Kota Bima, NTB – Dalam rangka menjaga keamanan dan ketertiban masyarakat (Kamtibmas), personel Polsek Kawasan Pelabuhan Laut Bima melaksanakan patroli rutin di wilayah hukum Polsek Kawasan Pelabuhan Laut Bima, Senin (7/9/2026) sekitar pukul 20.30 Wita.
Patroli tersebut dilaksanakan di kawasan Pelabuhan Bima, khususnya Terminal 1 dan Terminal 2, dengan sasaran buruh, Anak Buah Kapal (ABK), sopir, pedagang, serta masyarakat yang melakukan aktivitas di area pelabuhan.
Kapolres Bima Kota AKBP Mubiarto S.I.K., M.M., melalui Kapolsek Kawasan Pelabuhan Laut Bima IPTU Yakun menjelaskan, patroli dilakukan sebagai upaya preventif untuk menciptakan situasi yang aman dan kondusif di kawasan pelabuhan.
“Personel Polsek Kawasan Pelabuhan Laut Bima melaksanakan patroli saat berlangsung aktivitas bongkar muat barang campuran yang dilakukan oleh para buruh di area Pelabuhan Bima,” jelas IPTU Yakun.
Dalam kegiatan tersebut, personel menyambangi para buruh dan menyampaikan imbauan Kamtibmas. Petugas juga mengingatkan para sopir, masyarakat maupun pedagang agar bersama-sama menjaga keamanan selama beraktivitas di kawasan pelabuhan.
Personel mengimbau agar tidak menyimpan, membawa maupun menguasai senjata tajam (sajam) yang dapat berpotensi digunakan untuk melakukan tindak pidana atau mengganggu keamanan.
Selain itu, masyarakat juga diingatkan untuk tidak mengonsumsi maupun menjual minuman keras (miras) di kawasan pelabuhan karena dapat memicu gangguan Kamtibmas dan tindakan yang meresahkan masyarakat.

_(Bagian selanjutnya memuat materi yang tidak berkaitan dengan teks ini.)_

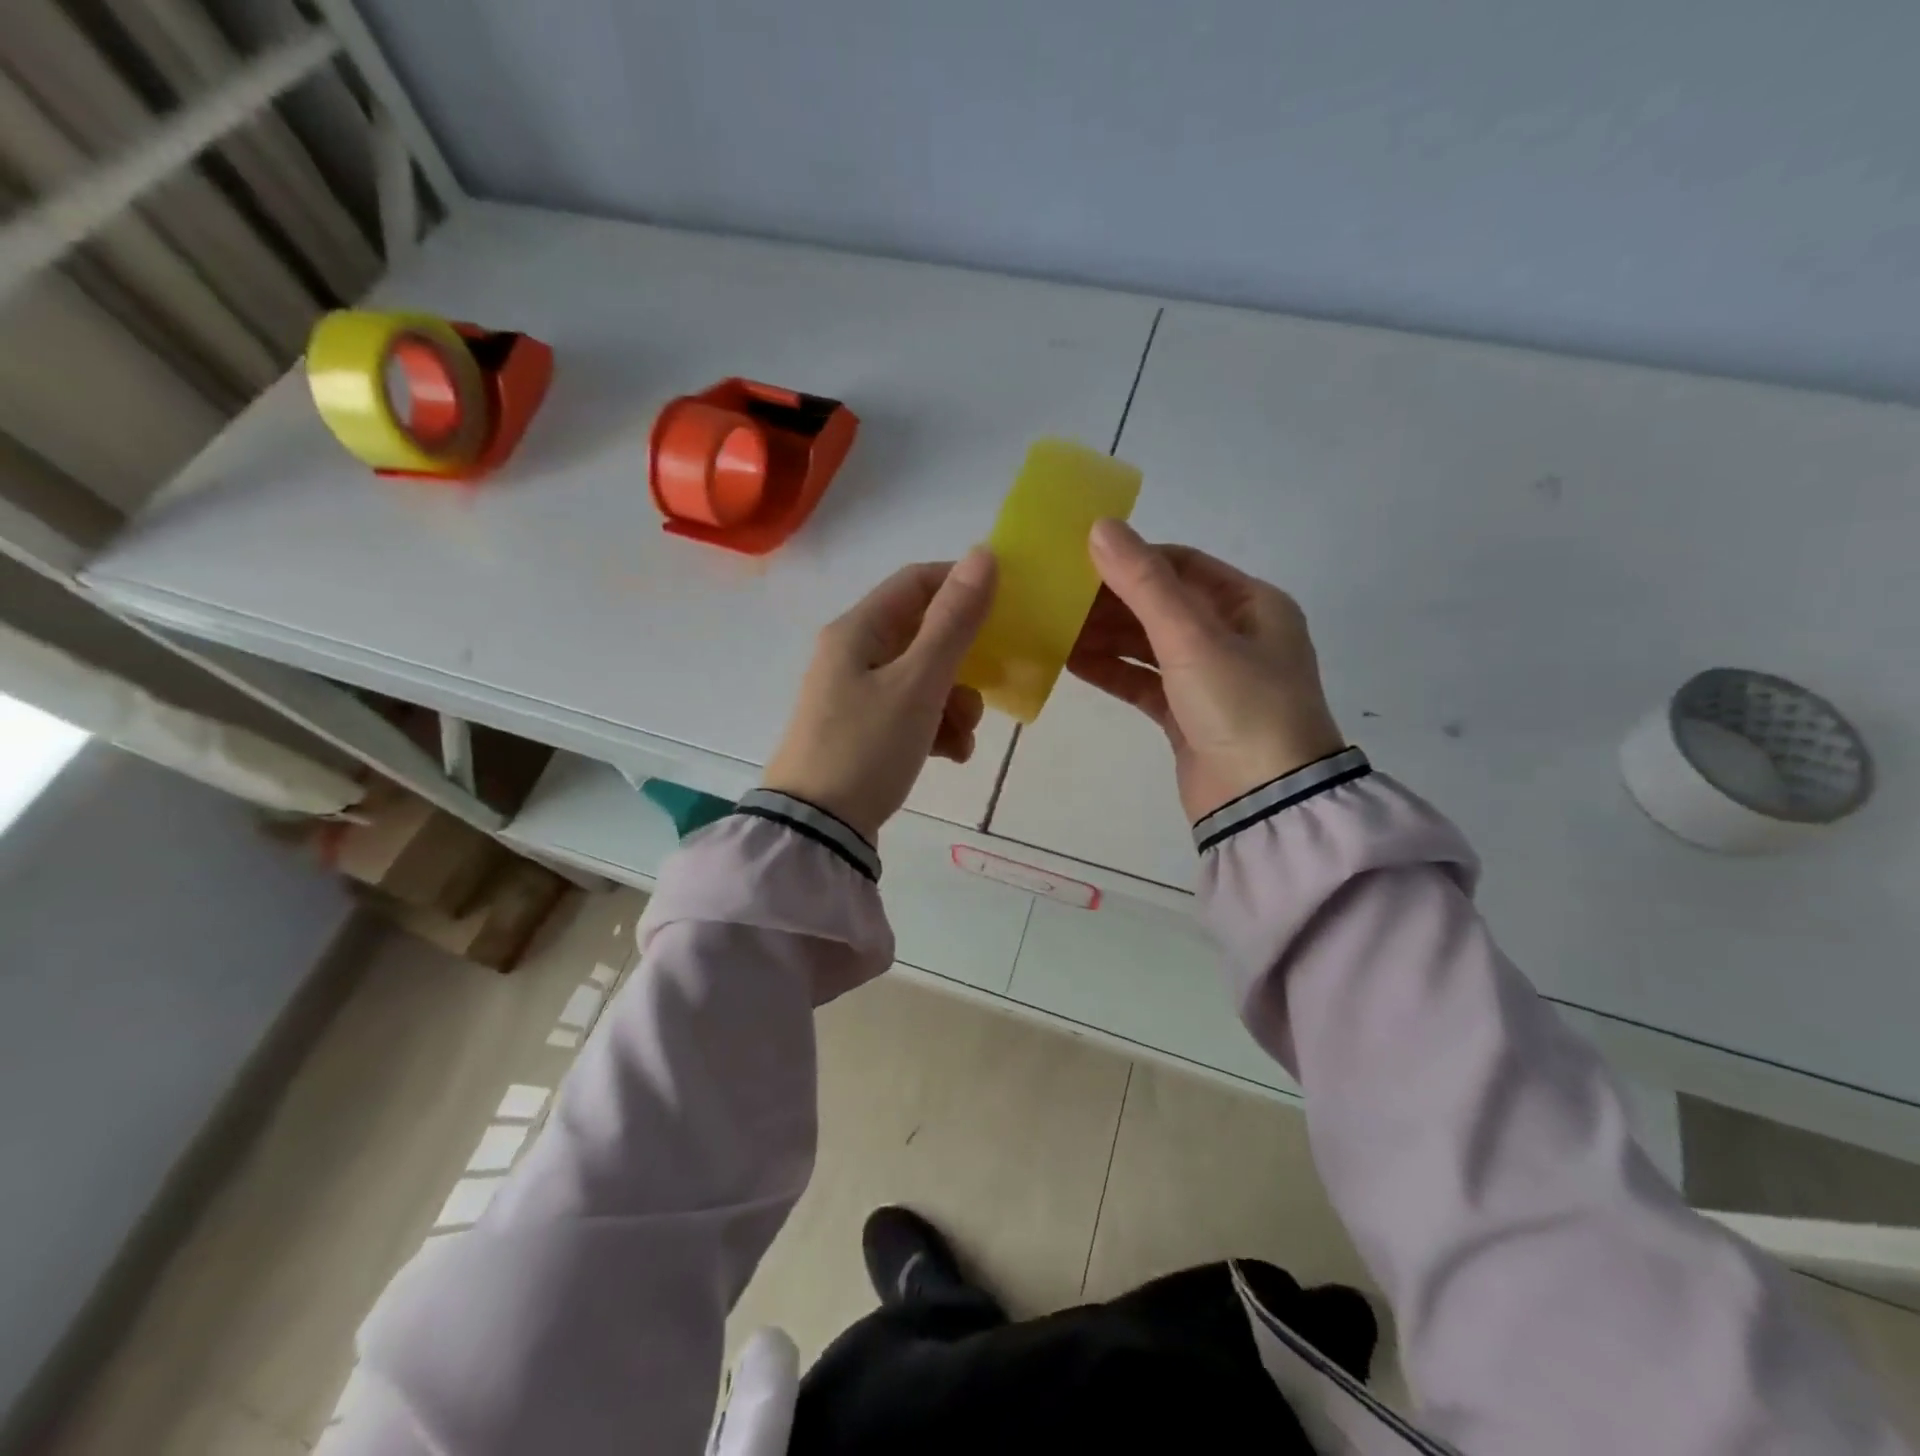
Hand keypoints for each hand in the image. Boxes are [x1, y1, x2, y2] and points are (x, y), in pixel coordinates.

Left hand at [763, 549, 995, 841]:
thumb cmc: (866, 747)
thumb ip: (953, 622)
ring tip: (965, 736)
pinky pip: (911, 712)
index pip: (917, 582)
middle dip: (964, 661)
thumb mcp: (917, 684)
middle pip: (924, 634)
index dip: (962, 586)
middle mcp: (853, 653)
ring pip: (923, 677)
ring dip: (955, 700)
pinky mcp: (862, 730)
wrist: (817, 828)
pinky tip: (952, 755)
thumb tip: (983, 555)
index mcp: (858, 630)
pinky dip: (937, 727)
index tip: (1005, 609)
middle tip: (988, 688)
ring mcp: (856, 694)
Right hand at [1070, 520, 1343, 821]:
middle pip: (1162, 605)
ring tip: (1054, 628)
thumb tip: (1100, 528)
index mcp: (1252, 604)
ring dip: (1106, 636)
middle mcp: (1234, 636)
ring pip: (1148, 645)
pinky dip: (1111, 671)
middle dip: (1111, 601)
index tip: (1081, 560)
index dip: (1133, 558)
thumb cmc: (1241, 706)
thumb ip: (1144, 584)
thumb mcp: (1192, 638)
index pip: (1183, 565)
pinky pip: (1143, 681)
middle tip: (1058, 597)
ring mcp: (1210, 678)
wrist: (1264, 803)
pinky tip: (1070, 662)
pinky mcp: (1187, 714)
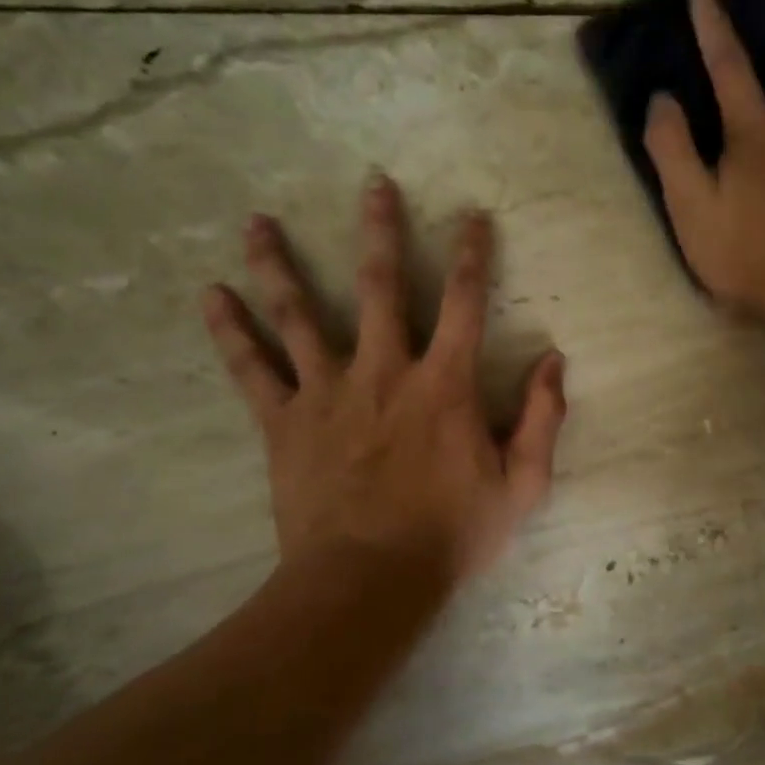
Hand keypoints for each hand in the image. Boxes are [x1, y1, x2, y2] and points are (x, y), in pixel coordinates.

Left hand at [201, 176, 567, 584]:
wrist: (369, 580)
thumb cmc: (451, 535)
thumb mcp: (521, 485)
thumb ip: (542, 419)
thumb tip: (555, 361)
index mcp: (444, 384)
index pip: (464, 303)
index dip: (472, 255)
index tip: (472, 216)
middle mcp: (383, 371)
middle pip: (379, 285)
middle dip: (380, 231)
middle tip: (373, 183)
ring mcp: (327, 393)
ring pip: (299, 314)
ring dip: (279, 264)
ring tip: (257, 221)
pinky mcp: (284, 422)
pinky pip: (252, 370)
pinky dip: (230, 332)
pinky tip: (210, 297)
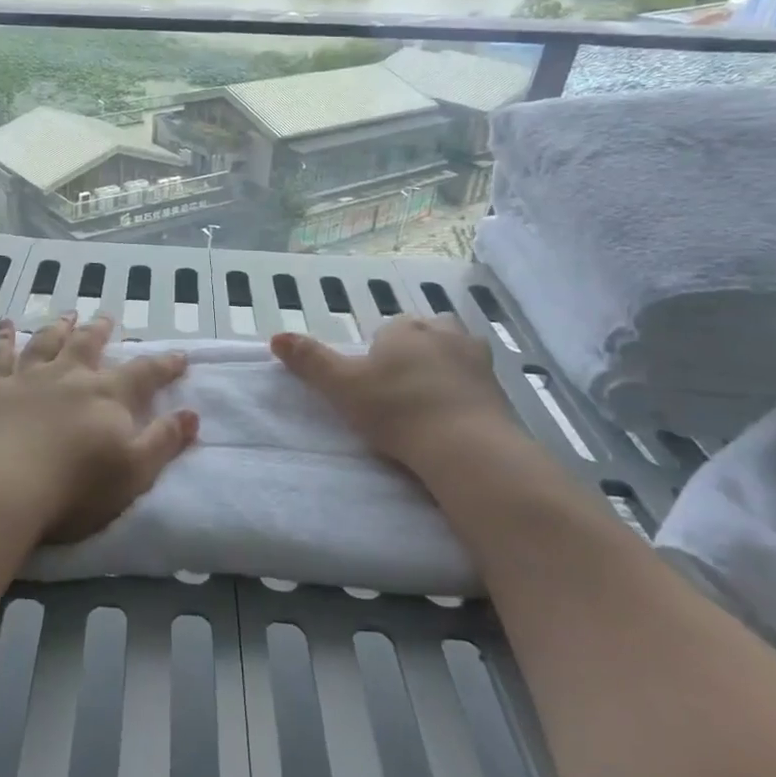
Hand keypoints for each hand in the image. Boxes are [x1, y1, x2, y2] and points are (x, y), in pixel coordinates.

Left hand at [0, 314, 199, 544]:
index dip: (164, 365)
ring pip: (46, 342)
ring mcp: (27, 378)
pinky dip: (2, 338)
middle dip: (101, 331)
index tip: (179, 355)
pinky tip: (5, 324)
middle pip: (88, 345)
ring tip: (67, 315)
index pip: (144, 374)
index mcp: (106, 396)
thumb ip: (163, 441)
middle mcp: (68, 376)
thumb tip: (192, 414)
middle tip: (107, 317)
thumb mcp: (134, 473)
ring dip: (58, 327)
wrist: (3, 488)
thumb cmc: (75, 488)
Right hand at [271, 314, 521, 478]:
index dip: (378, 354)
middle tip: (397, 391)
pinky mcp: (499, 387)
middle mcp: (444, 332)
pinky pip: (476, 381)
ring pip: (453, 352)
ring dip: (442, 367)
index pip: (387, 330)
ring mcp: (476, 358)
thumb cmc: (396, 410)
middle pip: (424, 334)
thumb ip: (310, 360)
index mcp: (404, 329)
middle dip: (413, 353)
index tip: (372, 384)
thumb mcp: (342, 386)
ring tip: (426, 401)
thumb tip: (275, 336)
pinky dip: (464, 391)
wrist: (466, 447)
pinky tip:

“Kami mengimbau seluruh masyarakat yang beraktivitas di kawasan Pelabuhan Bima untuk bersama-sama menjaga keamanan. Jangan membawa sajam, mengonsumsi maupun menjual miras yang dapat mengganggu Kamtibmas,” tegasnya.
Patroli rutin tersebut sekaligus menjadi sarana bagi personel kepolisian untuk menyerap informasi dari masyarakat serta mengantisipasi potensi gangguan keamanan, terutama pada saat aktivitas bongkar muat berlangsung.
Polsek Kawasan Pelabuhan Laut Bima berkomitmen untuk terus meningkatkan kegiatan patroli dan memberikan imbauan secara humanis kepada masyarakat guna menciptakan lingkungan pelabuhan yang aman, tertib dan kondusif.